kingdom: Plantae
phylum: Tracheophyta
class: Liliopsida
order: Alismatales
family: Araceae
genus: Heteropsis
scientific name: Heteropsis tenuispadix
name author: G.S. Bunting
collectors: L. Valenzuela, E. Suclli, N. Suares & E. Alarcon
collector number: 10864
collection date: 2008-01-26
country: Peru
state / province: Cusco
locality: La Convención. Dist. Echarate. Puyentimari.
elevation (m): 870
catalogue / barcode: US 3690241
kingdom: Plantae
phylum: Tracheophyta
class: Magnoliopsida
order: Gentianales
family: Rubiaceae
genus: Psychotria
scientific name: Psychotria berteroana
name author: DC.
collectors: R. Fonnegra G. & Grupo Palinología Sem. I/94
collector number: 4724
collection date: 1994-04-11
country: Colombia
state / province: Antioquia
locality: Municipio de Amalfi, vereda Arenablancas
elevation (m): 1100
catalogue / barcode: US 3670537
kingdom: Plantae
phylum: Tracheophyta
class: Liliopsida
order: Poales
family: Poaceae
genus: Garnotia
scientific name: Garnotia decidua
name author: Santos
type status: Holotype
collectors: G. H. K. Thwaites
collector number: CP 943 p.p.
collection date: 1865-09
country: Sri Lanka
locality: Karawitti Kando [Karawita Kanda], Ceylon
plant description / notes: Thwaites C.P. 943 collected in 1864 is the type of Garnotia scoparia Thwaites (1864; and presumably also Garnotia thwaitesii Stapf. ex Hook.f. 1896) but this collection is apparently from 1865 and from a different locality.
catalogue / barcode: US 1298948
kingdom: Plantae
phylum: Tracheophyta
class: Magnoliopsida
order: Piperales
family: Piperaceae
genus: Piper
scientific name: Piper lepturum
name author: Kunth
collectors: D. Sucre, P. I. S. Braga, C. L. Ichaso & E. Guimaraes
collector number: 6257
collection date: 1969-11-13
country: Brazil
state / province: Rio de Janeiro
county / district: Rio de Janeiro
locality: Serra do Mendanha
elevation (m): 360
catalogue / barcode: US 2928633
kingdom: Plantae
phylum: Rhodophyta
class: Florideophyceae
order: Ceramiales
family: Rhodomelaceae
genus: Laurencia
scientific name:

What you need to do: Transcribe every line of the entries above word for word, from the first to the last.

Response to this exercise:
kingdom: Plantae
phylum: Tracheophyta
class: Liliopsida
order: Alismatales
family: Araceae
genus: Heteropsis
scientific name: Heteropsis tenuispadix
name author: G.S. Bunting
collectors: L. Valenzuela, E. Suclli, N. Suares & E. Alarcon
collector number: 10864
collection date: 2008-01-26
country: Peru
state / province: Cusco
locality: La Convención. Dist. Echarate. Puyentimari.
elevation (m): 870
catalogue / barcode: US 3690241
kingdom: Plantae
phylum: Tracheophyta
class: Magnoliopsida
order: Gentianales
family: Rubiaceae
genus: Psychotria
scientific name: Psychotria berteroana
name author: DC.
collectors: R. Fonnegra G. & Grupo Palinología Sem. I/94
collector number: 4724
collection date: 1994-04-11
country: Colombia
state / province: Antioquia
locality: Municipio de Amalfi, vereda Arenablancas
elevation (m): 1100
catalogue / barcode: US 3670537
kingdom: Plantae
phylum: Tracheophyta
class: Liliopsida
order: Poales
family: Poaceae
genus: Garnotia
scientific name: Garnotia decidua
name author: Santos
type status: Holotype
collectors: G. H. K. Thwaites
collector number: CP 943 p.p.
collection date: 1865-09
country: Sri Lanka
locality: Karawitti Kando [Karawita Kanda], Ceylon
plant description / notes: Thwaites C.P. 943 collected in 1864 is the type of Garnotia scoparia Thwaites (1864; and presumably also Garnotia thwaitesii Stapf. ex Hook.f. 1896) but this collection is apparently from 1865 and from a different locality.
catalogue / barcode: US 1298948
kingdom: Plantae
phylum: Tracheophyta
class: Magnoliopsida
order: Piperales
family: Piperaceae
genus: Piper
scientific name: Piper lepturum
name author: Kunth
collectors: D. Sucre, P. I. S. Braga, C. L. Ichaso & E. Guimaraes
collector number: 6257
collection date: 1969-11-13
country: Brazil
state / province: Rio de Janeiro
county / district: Rio de Janeiro
locality: Serra do Mendanha
elevation (m): 360
catalogue / barcode: US 2928633
kingdom: Plantae
phylum: Rhodophyta
class: Florideophyceae
order: Ceramiales
family: Rhodomelaceae
genus: Laurencia
scientific name:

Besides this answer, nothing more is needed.